It is, nonetheless, somewhat disappointing and perplexing. If the court accepted the president's argument, it would invalidate gay marriage bans only in a handful of states, leaving inequality the law of the land in more than 30 others.
The president's amicus brief is just one of many that have been filed on both sides of the issue, but it, like one signed by scores of prominent Republicans opposed to Proposition 8, could be more influential than most. The Supreme Court traditionally takes seriously the views expressed by the solicitor general — the president's lawyer in Supreme Court cases — and elements of this brief appear designed to appeal specifically to Justice
The Obama administration argues that same-sex marriage bans must be subjected to "heightened scrutiny" because they single out for unequal treatment a group of people who have historically been subject to prejudice. In order to be constitutional, then, such a law would have to advance a compelling public interest. This one, the administration brief says, does not.
The best evidence of that comes not from the administration brief, nor even from the one filed by the plaintiffs in this case. Rather, it is found in the bizarre gyrations the supporters of Proposition 8 make in order to find some plausible reason for treating gay couples differently. Stripping away all the language about how opposite-sex marriage is a long-standing tradition — surely not an excuse for discrimination under the law — the Proposition 8 backers' brief centers its argument on the notion that the state's only interest in marriage is to provide a stable environment for child-rearing.
The fact that millions of gay men and lesbians raise children is barely acknowledged, and the brief gives no consideration as to whether marriage might also provide them with more stable, nurturing homes. The closest it comes is through the assertion that marriage is of particular importance to opposite-sex couples because of their unique ability to produce unplanned pregnancies — the implication being, we suppose, that because gay couples must surmount the hurdles of adoption, in vitro fertilization or surrogacy, they are inherently more responsible parents.
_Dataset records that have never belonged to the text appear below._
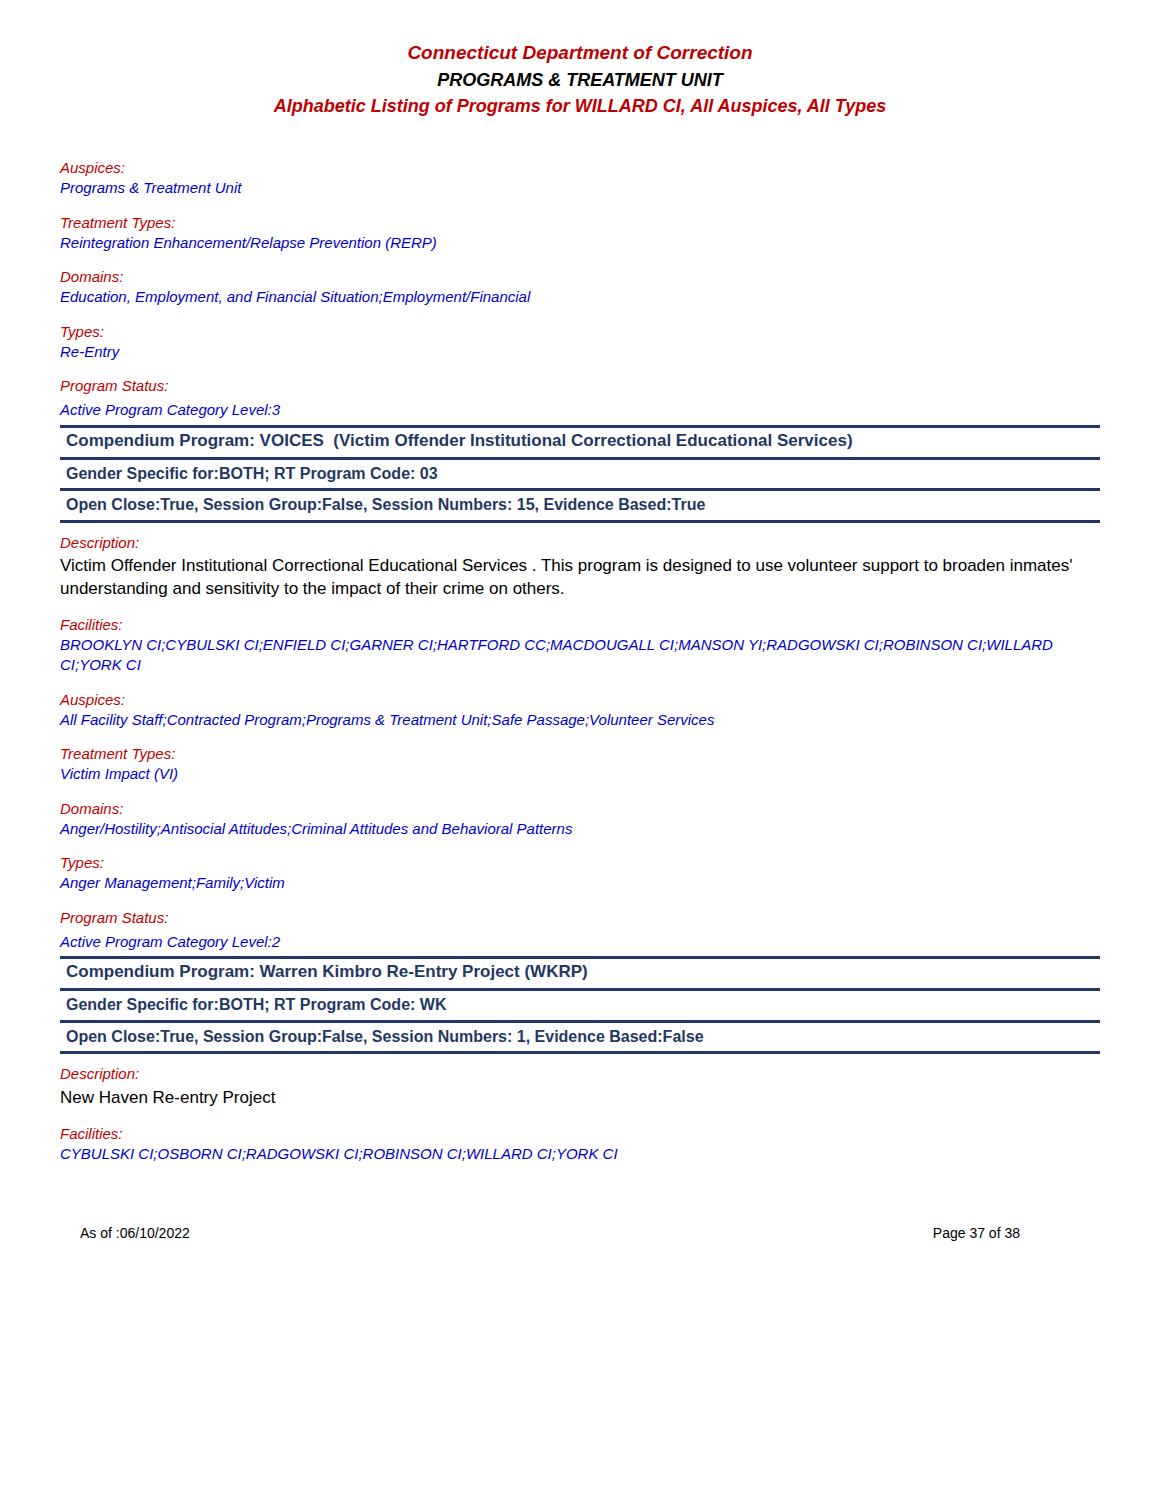Connecticut Department of Correction
PROGRAMS & TREATMENT UNIT
Alphabetic Listing of Programs for WILLARD CI, All Auspices, All Types
Auspices:
Programs & Treatment Unit
Treatment Types:
Reintegration Enhancement/Relapse Prevention (RERP)
Domains:
Education, Employment, and Financial Situation;Employment/Financial
Types:
Re-Entry
Program Status:
Active Program Category Level:3
Compendium Program: VOICES (Victim Offender Institutional Correctional Educational Services)
Gender Specific for:BOTH; RT Program Code: 03
Open Close:True, Session Group:False, Session Numbers: 15, Evidence Based:True
Description:
Victim Offender Institutional Correctional Educational Services . This program is designed to use volunteer support to broaden inmates' understanding and sensitivity to the impact of their crime on others.
Facilities:
BROOKLYN CI;CYBULSKI CI;ENFIELD CI;GARNER CI;HARTFORD CC;MACDOUGALL CI;MANSON YI;RADGOWSKI CI;ROBINSON CI;WILLARD CI;YORK CI
Auspices:
All Facility Staff;Contracted Program;Programs & Treatment Unit;Safe Passage;Volunteer Services
Treatment Types:
Victim Impact (VI)
Domains:
Anger/Hostility;Antisocial Attitudes;Criminal Attitudes and Behavioral Patterns
Types:
Anger Management;Family;Victim
Program Status:
Active Program Category Level:2
Compendium Program: Warren Kimbro Re-Entry Project (WKRP)
Gender Specific for:BOTH; RT Program Code: WK
Open Close:True, Session Group:False, Session Numbers: 1, Evidence Based:False
Description:
New Haven Re-entry Project
Facilities:
CYBULSKI CI;OSBORN CI;RADGOWSKI CI;ROBINSON CI;WILLARD CI;YORK CI
As of :06/10/2022
Page 37 of 38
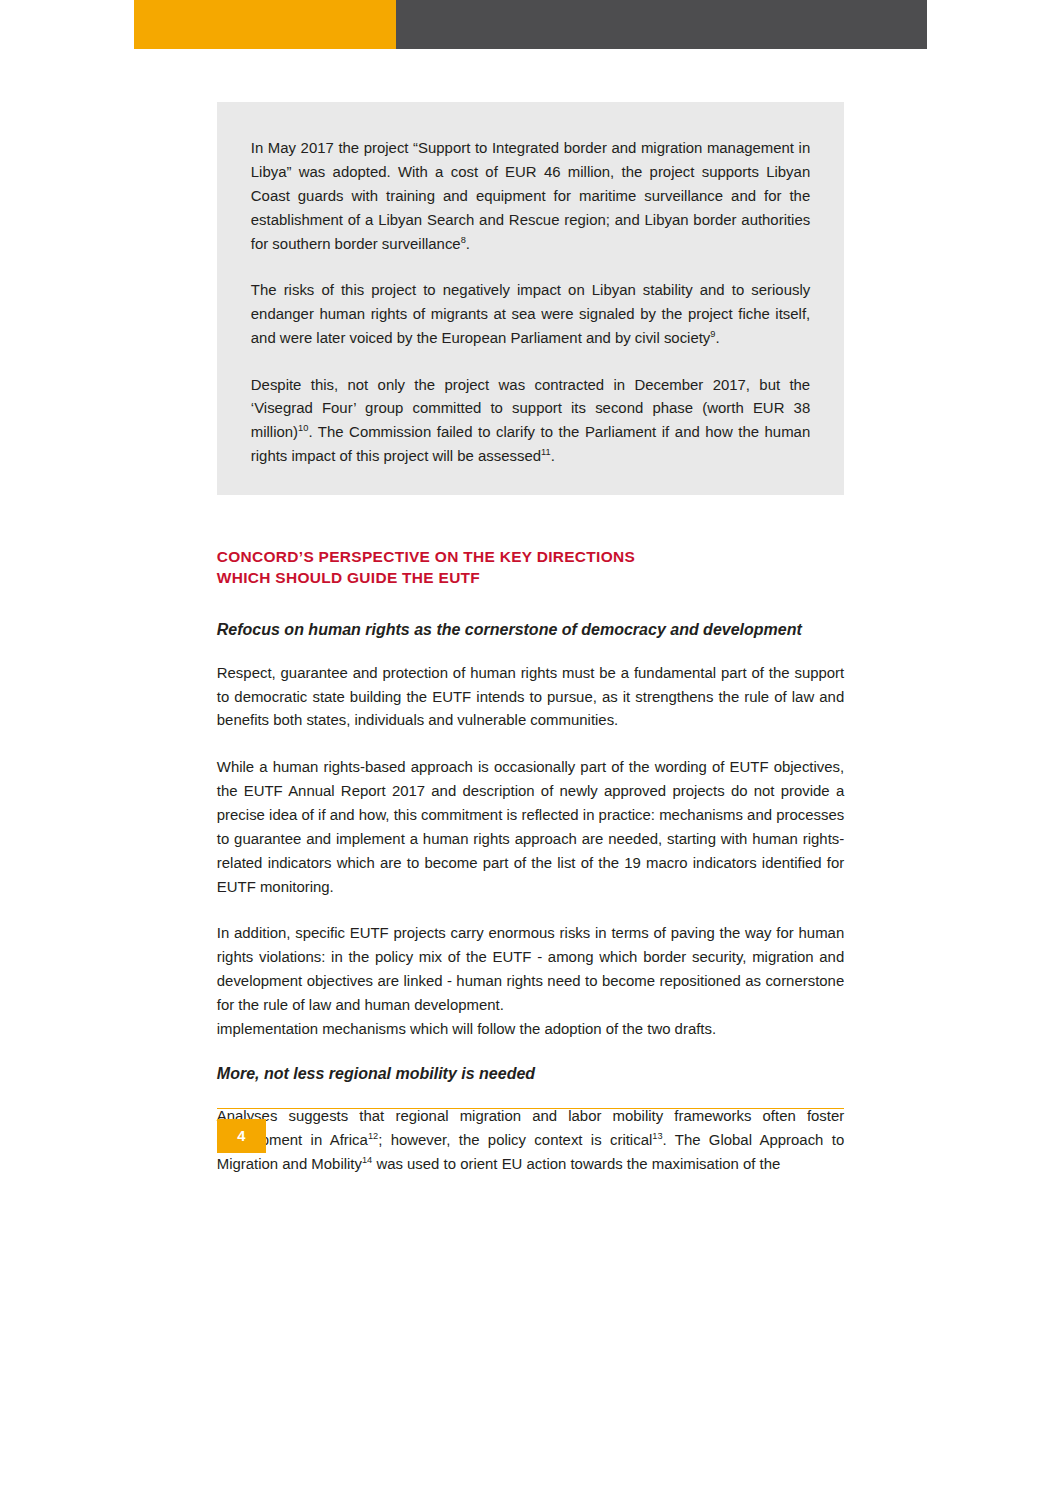In May 2017 the project “Support to Integrated border and migration management in Libya” was adopted. With a cost of EUR 46 million, the project supports Libyan Coast guards with training and equipment for maritime surveillance and for the establishment of a Libyan Search and Rescue region; and Libyan border authorities for southern border surveillance8.
The risks of this project to negatively impact on Libyan stability and to seriously endanger human rights of migrants at sea were signaled by the project fiche itself, and were later voiced by the European Parliament and by civil society9.
Despite this, not only the project was contracted in December 2017, but the ‘Visegrad Four’ group committed to support its second phase (worth EUR 38 million)10. The Commission failed to clarify to the Parliament if and how the human rights impact of this project will be assessed11.
CONCORD’S PERSPECTIVE ON THE KEY DIRECTIONS
WHICH SHOULD GUIDE THE EUTF
Refocus on human rights as the cornerstone of democracy and development
Respect, guarantee and protection of human rights must be a fundamental part of the support to democratic state building the EUTF intends to pursue, as it strengthens the rule of law and benefits both states, individuals and vulnerable communities.
While a human rights-based approach is occasionally part of the wording of EUTF objectives, the EUTF Annual Report 2017 and description of newly approved projects do not provide a precise idea of if and how, this commitment is reflected in practice: mechanisms and processes to guarantee and implement a human rights approach are needed, starting with human rights-related indicators which are to become part of the list of the 19 macro indicators identified for EUTF monitoring.
In addition, specific EUTF projects carry enormous risks in terms of paving the way for human rights violations: in the policy mix of the EUTF - among which border security, migration and development objectives are linked - human rights need to become repositioned as cornerstone for the rule of law and human development.
implementation mechanisms which will follow the adoption of the two drafts.
More, not less regional mobility is needed
Analyses suggests that regional migration and labor mobility frameworks often foster development in Africa12; however, the policy context is critical13. The Global Approach to Migration and Mobility14 was used to orient EU action towards the maximisation of the
4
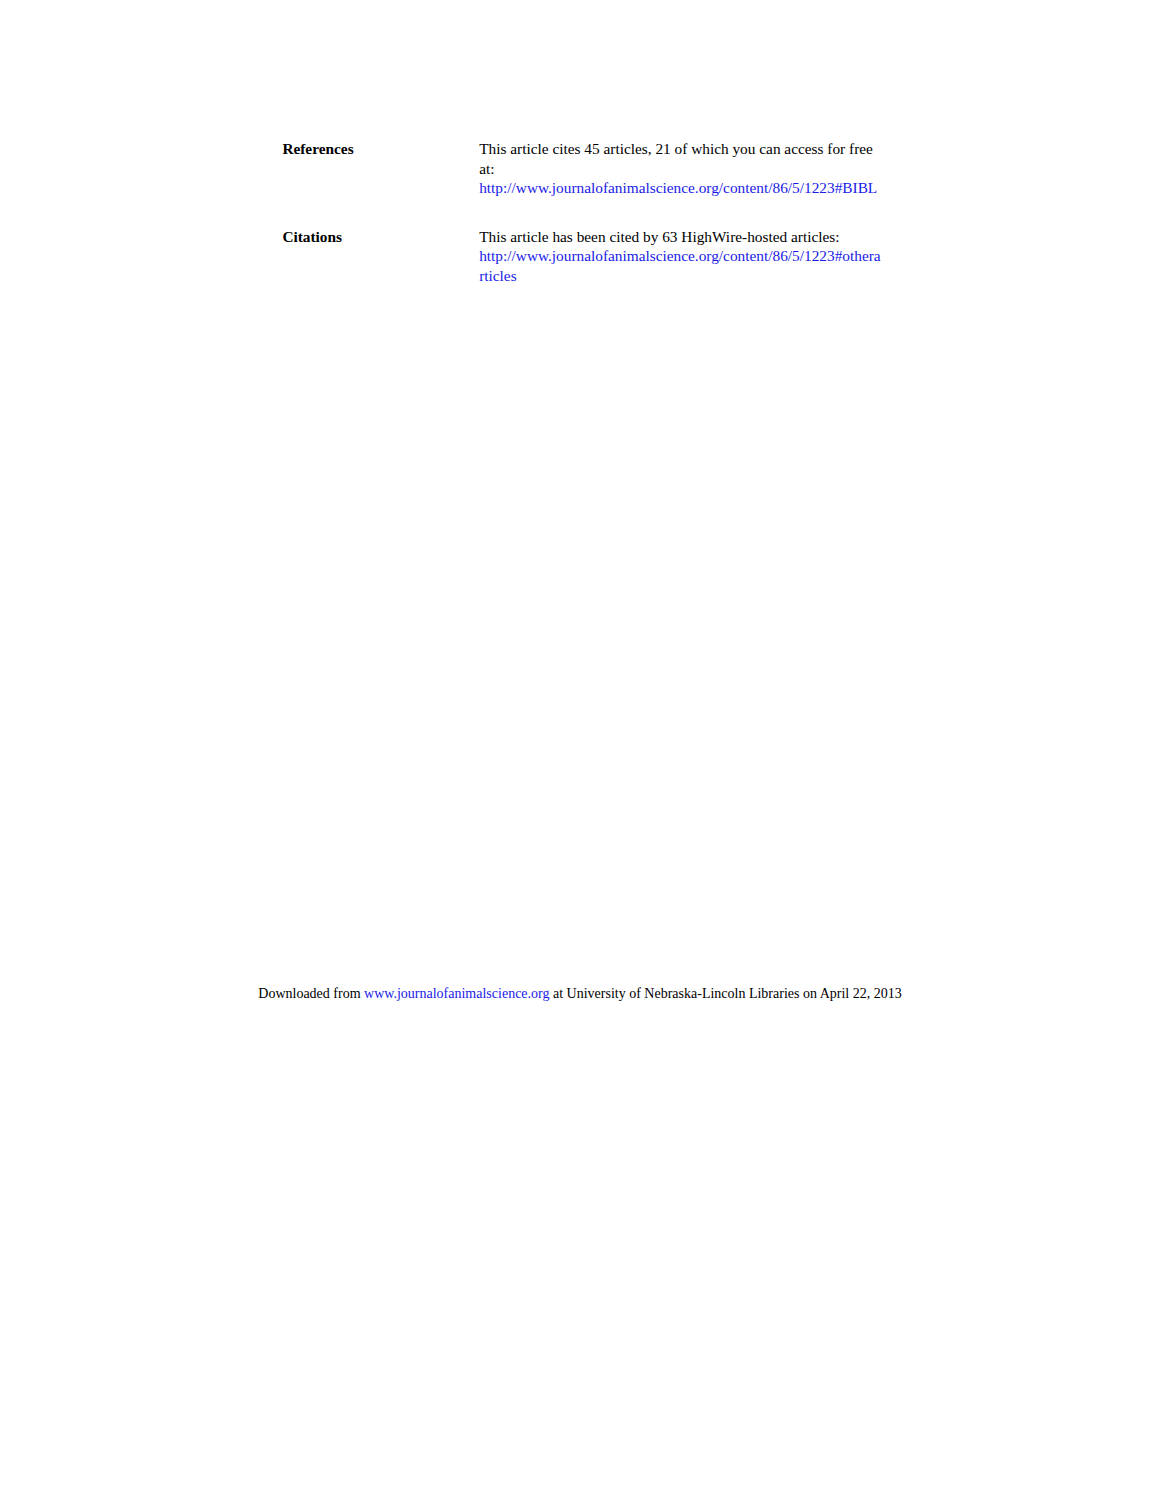| References | This article cites 45 articles, 21 of which you can access for free at: http://www.journalofanimalscience.org/content/86/5/1223#BIBL |
| Citations | This article has been cited by 63 HighWire-hosted articles: http://www.journalofanimalscience.org/content/86/5/1223#otherarticles |
Downloaded from www.journalofanimalscience.org at University of Nebraska-Lincoln Libraries on April 22, 2013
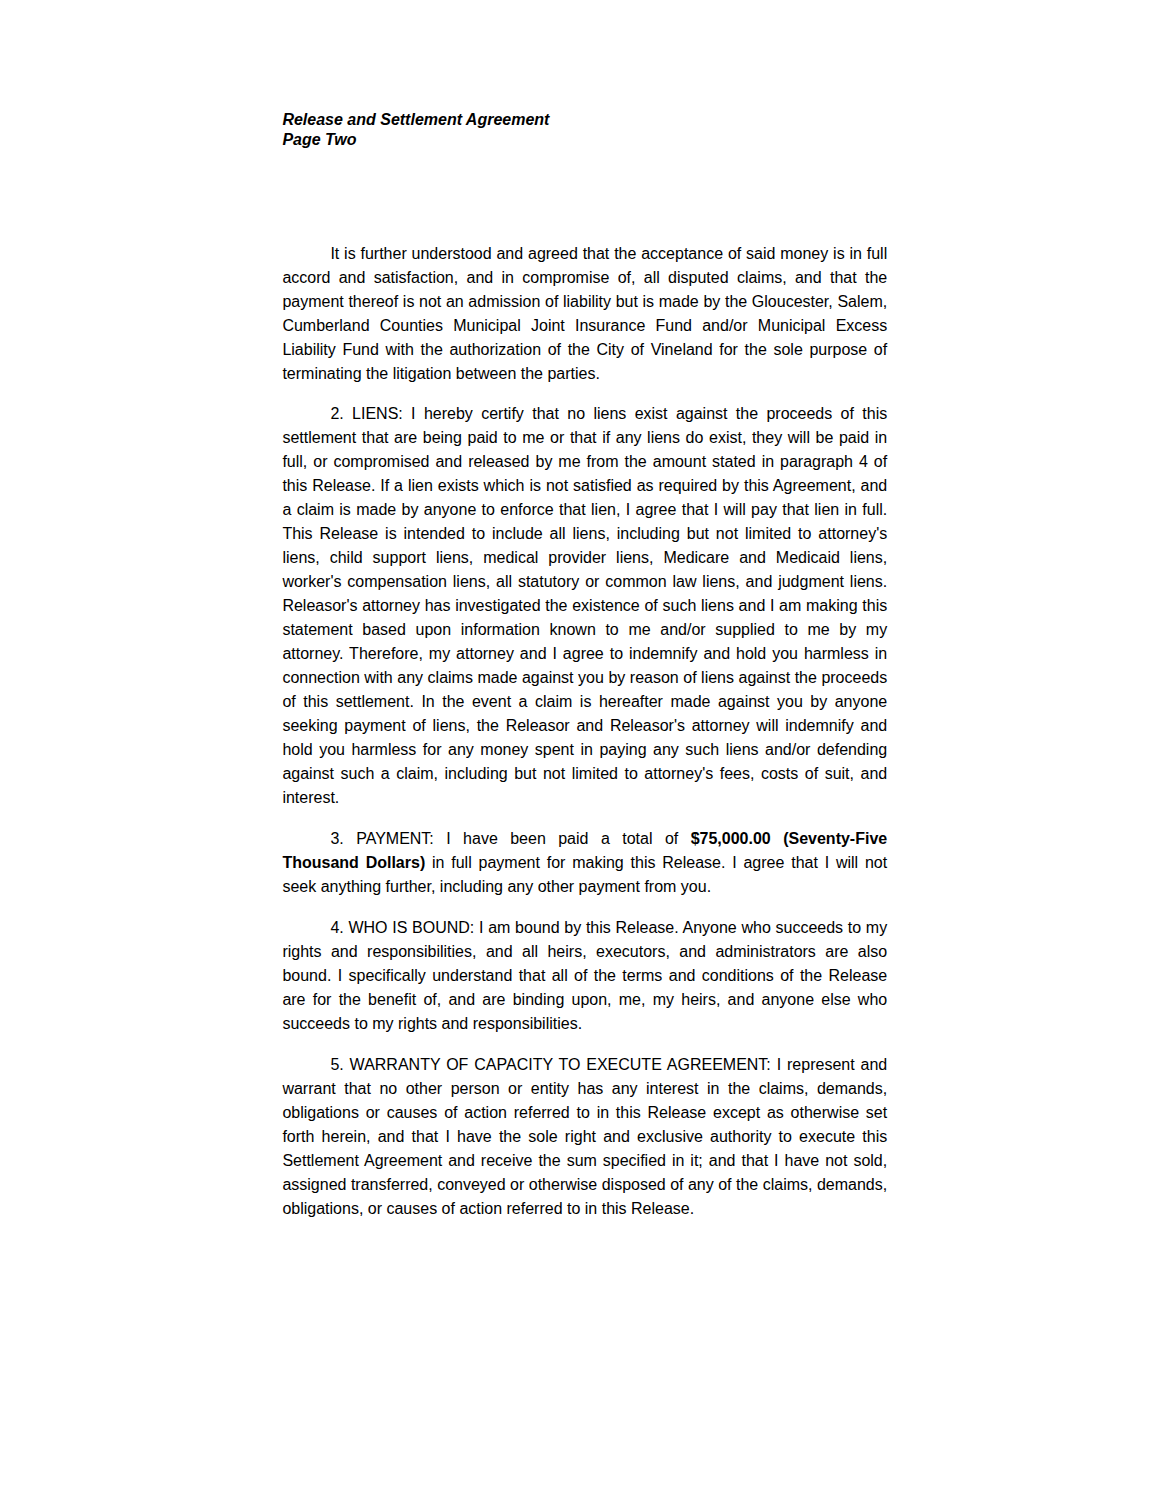Release and Settlement Agreement Page Two
It is further understood and agreed that the acceptance of said money is in full accord and satisfaction, and in compromise of, all disputed claims, and that the payment thereof is not an admission of liability but is made by the Gloucester, Salem, Cumberland Counties Municipal Joint Insurance Fund and/or Municipal Excess Liability Fund with the authorization of the City of Vineland for the sole purpose of terminating the litigation between the parties.
2. LIENS: I hereby certify that no liens exist against the proceeds of this settlement that are being paid to me or that if any liens do exist, they will be paid in full, or compromised and released by me from the amount stated in paragraph 4 of this Release. If a lien exists which is not satisfied as required by this Agreement, and a claim is made by anyone to enforce that lien, I agree that I will pay that lien in full. This Release is intended to include all liens, including but not limited to attorney's liens, child support liens, medical provider liens, Medicare and Medicaid liens, worker's compensation liens, all statutory or common law liens, and judgment liens. Releasor's attorney has investigated the existence of such liens and I am making this statement based upon information known to me and/or supplied to me by my attorney. Therefore, my attorney and I agree to indemnify and hold you harmless in connection with any claims made against you by reason of liens against the proceeds of this settlement. In the event a claim is hereafter made against you by anyone seeking payment of liens, the Releasor and Releasor's attorney will indemnify and hold you harmless for any money spent in paying any such liens and/or defending against such a claim, including but not limited to attorney's fees, costs of suit, and interest.
3. PAYMENT: I have been paid a total of $75,000.00 (Seventy-Five Thousand Dollars) in full payment for making this Release. I agree that I will not seek anything further, including any other payment from you.
4. WHO IS BOUND: I am bound by this Release. Anyone who succeeds to my rights and responsibilities, and all heirs, executors, and administrators are also bound. I specifically understand that all of the terms and conditions of the Release are for the benefit of, and are binding upon, me, my heirs, and anyone else who succeeds to my rights and responsibilities.
5. WARRANTY OF CAPACITY TO EXECUTE AGREEMENT: I represent and warrant that no other person or entity has any interest in the claims, demands, obligations or causes of action referred to in this Release except as otherwise set forth herein, and that I have the sole right and exclusive authority to execute this Settlement Agreement and receive the sum specified in it; and that I have not sold, assigned transferred, conveyed or otherwise disposed of any of the claims, demands, obligations, or causes of action referred to in this Release.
This might make a good argument for mandatory homosexuality, or for criminalizing extramarital sex, but it's hard to see how it leads to the conclusion that same-sex couples do not warrant the societal validation that marriage confers.
The Obama administration's brief succinctly makes that point: "Even assuming ... that the point of Proposition 8 was to account for accidental offspring by opposite-sex couples, its denial of the right to marry by same-sex couples does not substantially further that interest." Quite simply, the administration asserts, Proposition 8 violates the principle of equal protection under the law.
What's odd, then, is that the brief invites the justices to ignore the power of that argument and instead rule on narrower grounds that would only invalidate bans on gay marriage in California and seven other states that have domestic partnership laws that are the equivalent of marriage in everything but name. In so doing, it echoes the narrow appellate court ruling in this case and acts as something of a bridge between Mr. Obama's statements that he believes the issue should be left up to the states and his recent, more expansive language about equality.
That may be a politically convenient stance, but it isn't an intellectually consistent one. If it is unconstitutional to treat same-sex couples differently than opposite-sex couples in some states, it is unconstitutional to do so in all states. We hope the Supreme Court will recognize that fact and make a ruling that guarantees equality for all.